HuntsmanCancerInstitute / USeq

180+ Java applications for analyzing next generation sequencing data from ChIPSeq, RNASeq, BisSeq, DNASeq, variant annotation/ filtering, alignment/VCF QC, capture array design, IGV/ DAS2/IGB/UCSC file manipulation, etc. Both GUI and cmd line interfaces.
http://bioserver.hci.utah.edu/USeq/Documentation/
17 stars 4 forks source link

AlignmentEndTrimmer can't read C. elegans chrX #4

Closed reichdp closed 6 years ago

reichdp commented 6 years ago

I've been using the USeq application AlignmentEndTrimmer to trim and filter RNAseq datasets for detection of A-to-I RNA editing, and I noticed that this application cannot process reads on chrX. Everytime I run it, it processes most reads just fine, but always throws the error "Chromosome chrX not found in reference file, skipping trimming step", and I end up with reads on chrX that contain too many mismatches (which should be filtered out).

I know chrX is in the reference fasta file, I can't find any issues that would cause chrX not to be read, and I have even tried running this with two different reference .fasta files, one that I made and one on the HCI-Uinta server (/home/Genomes/Worm/Ce10/Fasta/combineFile.fasta), and I end up with the same error. I've also tried downloading the most recent USeq version, and running the application with and without the options "-e -s -x 1" but I always get the same issue. So I suspect it is an error within the application itself, and not with the input files I have provided.

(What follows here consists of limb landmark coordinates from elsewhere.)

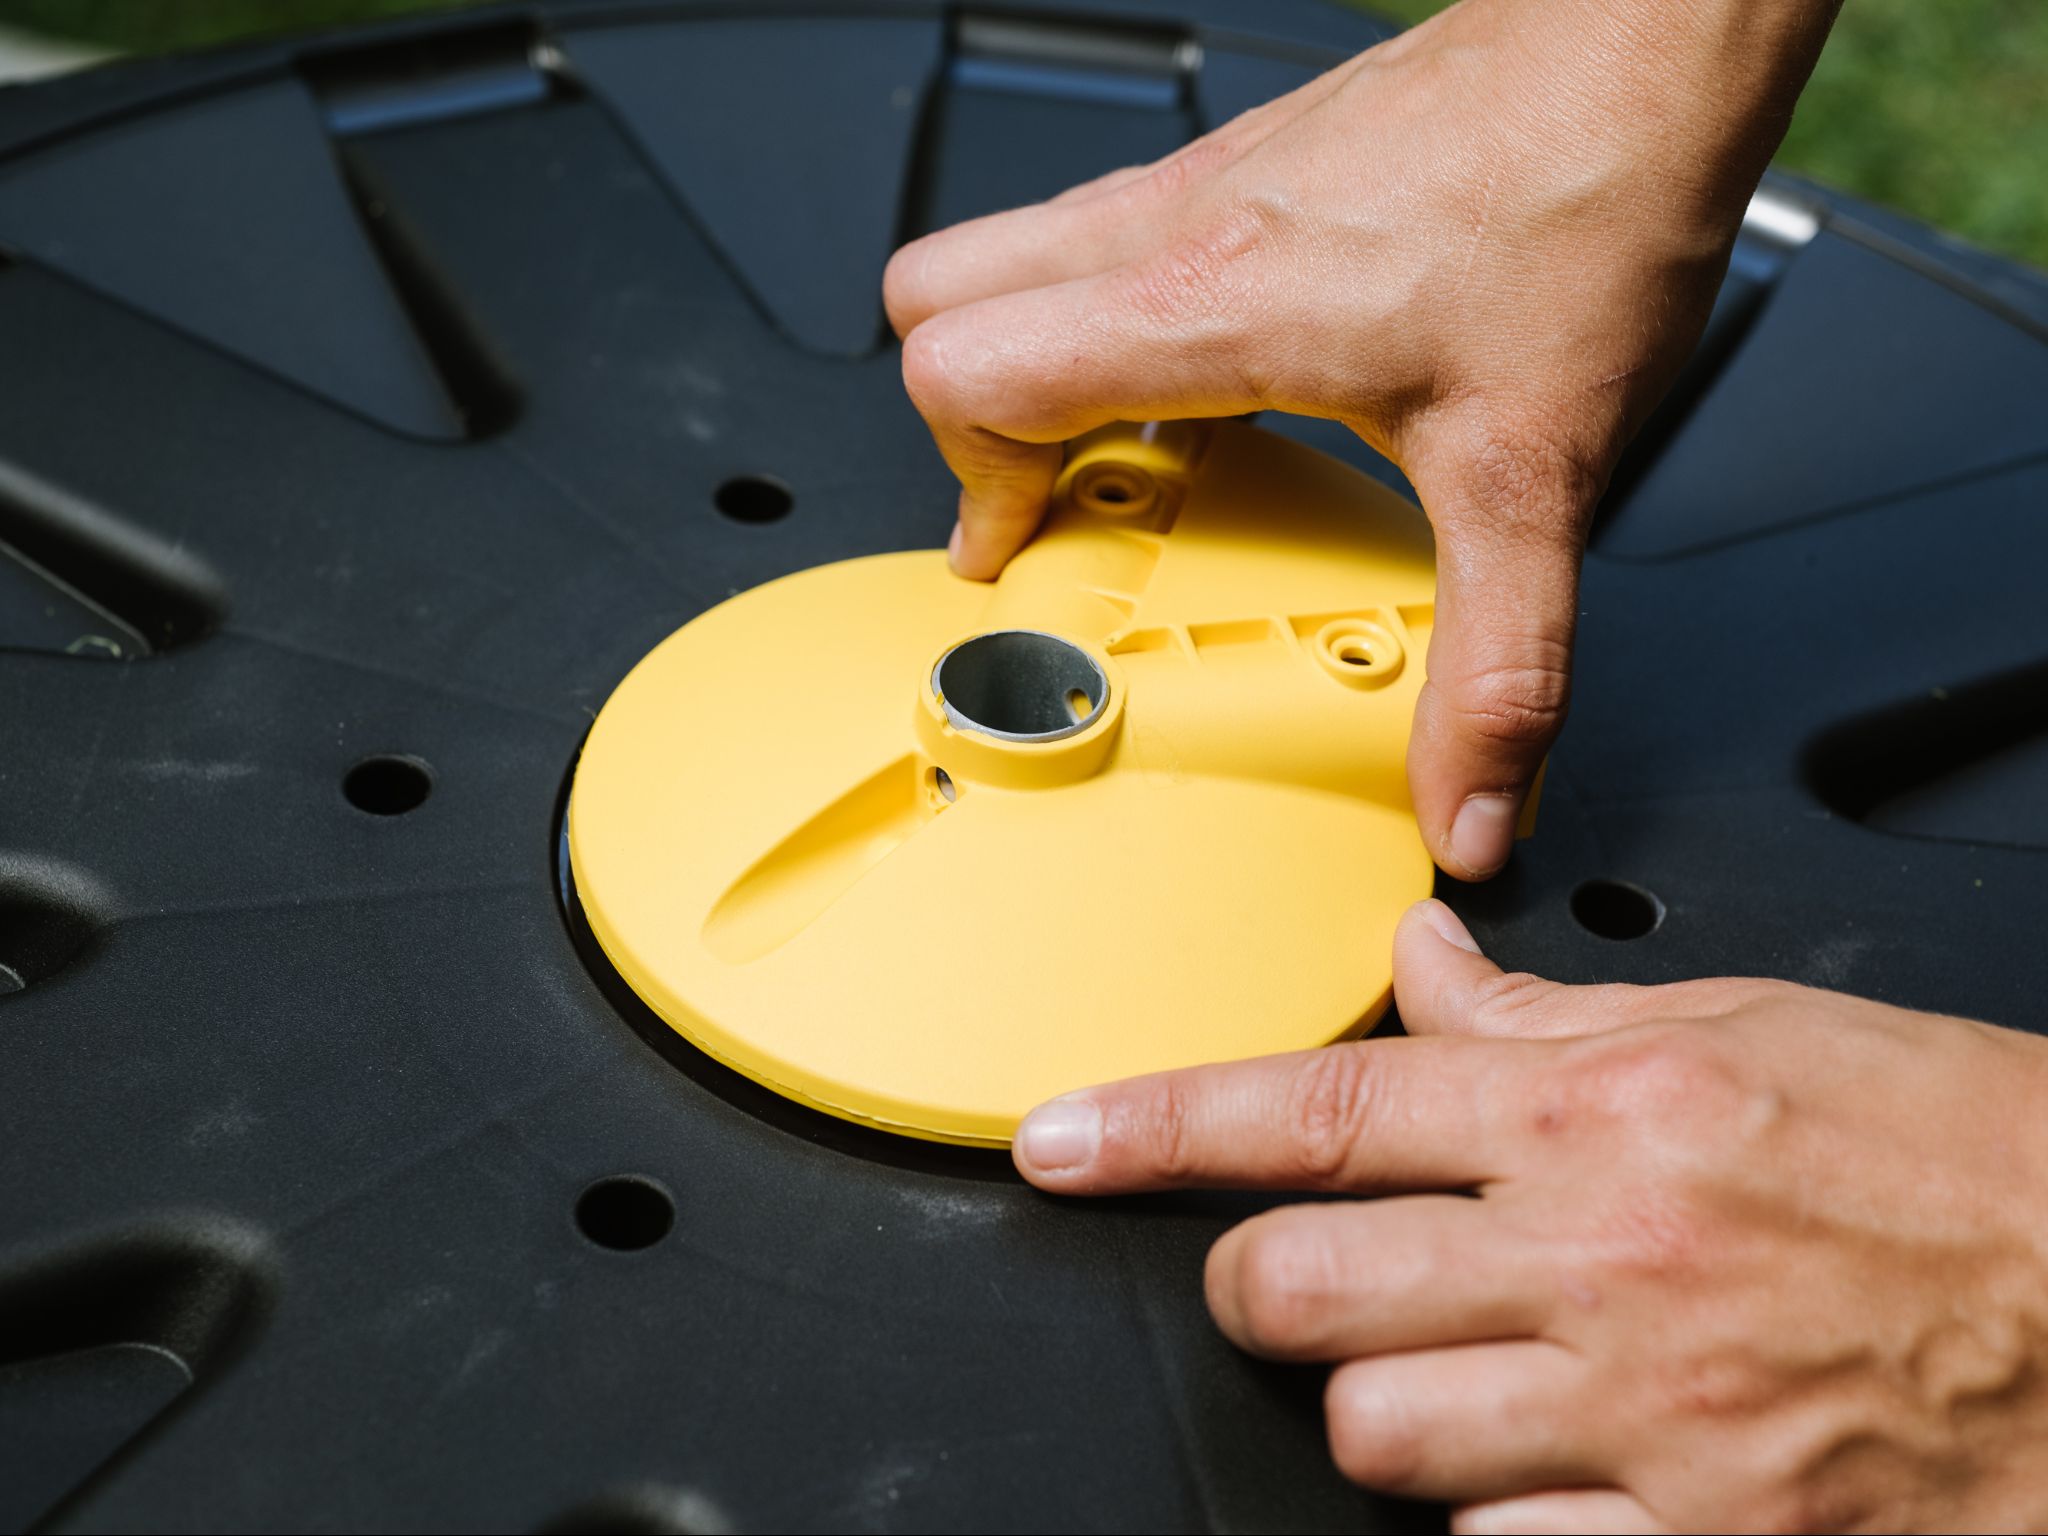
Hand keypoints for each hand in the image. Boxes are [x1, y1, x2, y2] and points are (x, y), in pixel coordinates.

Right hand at [885, 0, 1835, 879]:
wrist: (1647, 48)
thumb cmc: (1586, 193)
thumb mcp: (1537, 472)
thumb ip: (1498, 666)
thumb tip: (1470, 804)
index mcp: (1210, 303)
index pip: (965, 370)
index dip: (965, 487)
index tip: (1022, 557)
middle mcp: (1179, 226)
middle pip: (940, 294)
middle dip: (967, 418)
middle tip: (1056, 501)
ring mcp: (1205, 182)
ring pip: (1017, 258)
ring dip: (1037, 365)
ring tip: (1134, 457)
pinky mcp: (1251, 166)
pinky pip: (1110, 243)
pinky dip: (1117, 325)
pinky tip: (1229, 388)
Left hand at [1011, 901, 2047, 1532]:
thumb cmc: (1958, 1152)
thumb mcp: (1745, 1029)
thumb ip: (1539, 1015)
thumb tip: (1413, 956)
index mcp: (1601, 1113)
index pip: (1321, 1106)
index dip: (1158, 1123)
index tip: (1058, 1138)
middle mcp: (1600, 1260)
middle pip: (1298, 1294)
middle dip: (1258, 1291)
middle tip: (1293, 1281)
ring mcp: (1646, 1419)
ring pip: (1374, 1436)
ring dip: (1383, 1408)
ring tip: (1464, 1373)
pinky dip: (1500, 1517)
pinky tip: (1563, 1468)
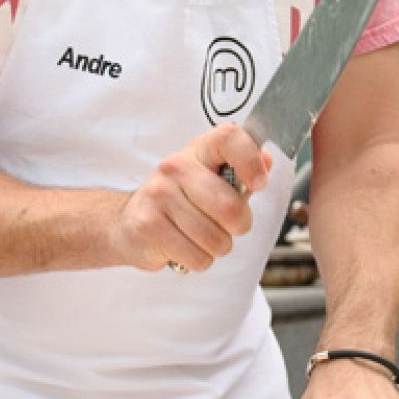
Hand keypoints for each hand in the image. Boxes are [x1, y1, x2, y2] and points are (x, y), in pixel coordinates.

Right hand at [112, 124, 270, 272]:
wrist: (131, 222)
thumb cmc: (182, 200)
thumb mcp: (212, 179)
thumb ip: (241, 172)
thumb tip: (268, 159)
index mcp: (199, 150)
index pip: (228, 138)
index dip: (251, 161)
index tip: (259, 184)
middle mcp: (176, 166)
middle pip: (229, 206)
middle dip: (239, 226)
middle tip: (228, 226)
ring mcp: (159, 194)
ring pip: (215, 239)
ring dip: (217, 247)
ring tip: (200, 236)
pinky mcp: (148, 224)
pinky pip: (196, 257)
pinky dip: (199, 260)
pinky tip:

I have made a folder on the HCI-Uinta server (/scratch/dreich/Dan/aetERROR) containing a shell file to process an example .bam file (with the two reference fasta files) and a log file with the output of the run. Feel free to email me (reichdp@gmail.com) with any questions.

DavidAustinNix commented 6 years ago

Looks like this is a major bug in the app, the last chromosome of data was not being parsed and trimmed. If you have used this app then reprocess your data. (Note, Nix, the primary author of USeq didn't write this tool.) It has been fixed and will be incorporated into the next USeq release.